Onsite availability similar across racial and ethnic groups, but minority patients less likely to receive diagnostic imaging after abnormal screening
By Elana Gotkine HealthDay Reporter
WEDNESDAY, Feb. 19, 2025 (HealthDay News) — For patients after screening mammography, onsite availability of most diagnostic services is similar across race and ethnicity groups, but minority groups are less likely to receive standard-of-care diagnostic imaging after abnormal screening, according to a study published online Feb. 18 in Radiology.

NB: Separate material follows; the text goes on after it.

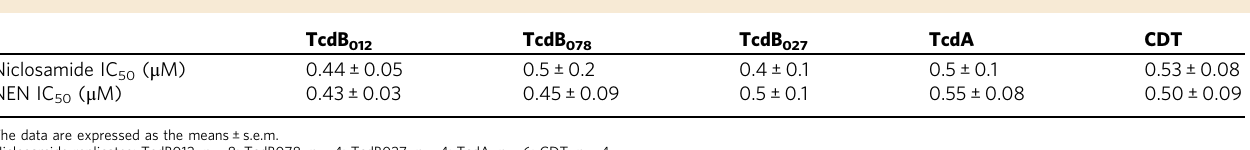
Table 1 Inhibition of C. dif fi cile toxin-induced cytotoxicity by niclosamide and NEN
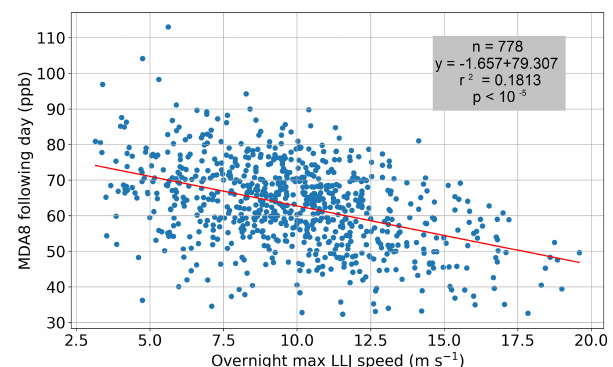
Figure 11. Correlation between nocturnal low-level jet speed and the following day’s MDA8 in Visalia, CA, for calendar days 152– 273 from 2010 to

Marissa Lawson, M.D., from the University of Washington School of Medicine in Seattle, and colleagues conducted a retrospective study involving women aged 40 to 89 years who underwent screening mammography at 136 facilities across six states from January 2010 to December 2020 to identify multilevel factors associated with onsite availability and receipt of diagnostic imaging and biopsy after screening mammography.
Overall, 1,123,177 female patients underwent 3,519,502 screening mammograms. The researchers found that race or ethnicity and neighborhood-level socioeconomic status were not associated with onsite diagnostic service availability in most fully adjusted models. However, racial and ethnic minorities were less likely to receive same-day diagnostic services after abnormal screening mammography compared with White patients (relative risks, 0.74, 0.56, and 0.61 for Asian, Black, and Hispanic patients, respectively). After an abnormal diagnostic work-up, Black patients were less likely to receive same-day biopsies (relative risk, 0.46).
“We did not detect major differences in the onsite availability of most diagnostic services across different groups of individuals on the basis of race and ethnicity or neighborhood-level socioeconomic factors but observed differences in the receipt of standard-of-care diagnostic services, advanced technologies, same-day diagnostic services, and same-day biopsies across different groups,” the authors write.